Can you give again each line of the listing below, from the line that contains "Q: Do you see backpacks or bags?" through the end of the listing, both included?
-- Begin --
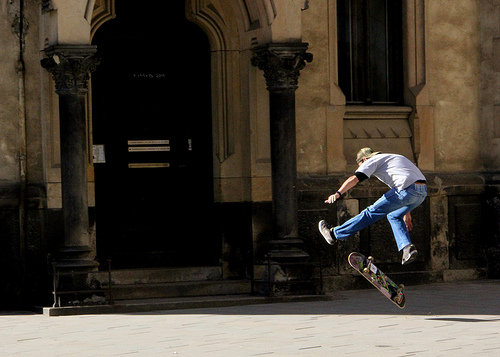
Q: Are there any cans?
A: No, there are no cans.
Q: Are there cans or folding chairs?
A: No, there are no cans or folding chairs.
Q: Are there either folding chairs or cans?
A: No, there are no cans or folding chairs.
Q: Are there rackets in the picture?
A: No, there are no rackets.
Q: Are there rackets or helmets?
A: No, there are no rackets or helmets.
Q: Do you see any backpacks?
A: Yes, there is a backpack.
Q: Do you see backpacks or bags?
A: Yes, there is a backpack.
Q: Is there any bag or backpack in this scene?
A: Yes, there is a backpack.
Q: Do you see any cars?
A: No, there are no cars.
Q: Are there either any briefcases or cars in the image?
A: No, there are no cars or briefcases.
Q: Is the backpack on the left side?
A: No, the backpack is on the right of the image.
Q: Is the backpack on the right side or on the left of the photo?
A: The backpack is on the right of the image.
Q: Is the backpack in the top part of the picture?
A: No, the backpack is in the bottom of the image.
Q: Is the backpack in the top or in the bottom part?
A: The backpack is in the bottom of the image.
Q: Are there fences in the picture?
-- End --
• **Solution to this task**:
Q: Do you see backpacks or bags?
A: Yes, there is a backpack.
Q: Is there any bag or backpack in this scene?
A: Yes, there is a backpack.
Q: Do you see any cars?
A: No, there are no cars.
Q: Are there either any briefcases or cars in the image?
A: No, there are no cars or briefcases.
Q: Is the backpack on the left side?
A: No, the backpack is on the right of the image.
Q: Is the backpack on the right side or on the left of the photo?
A: The backpack is on the right of the image.
Q: Is the backpack in the top part of the picture?
A: No, the backpack is in the bottom of the image.
Q: Is the backpack in the top or in the bottom part?
A: The backpack is in the bottom of the image.
Q: Are there fences in the picture?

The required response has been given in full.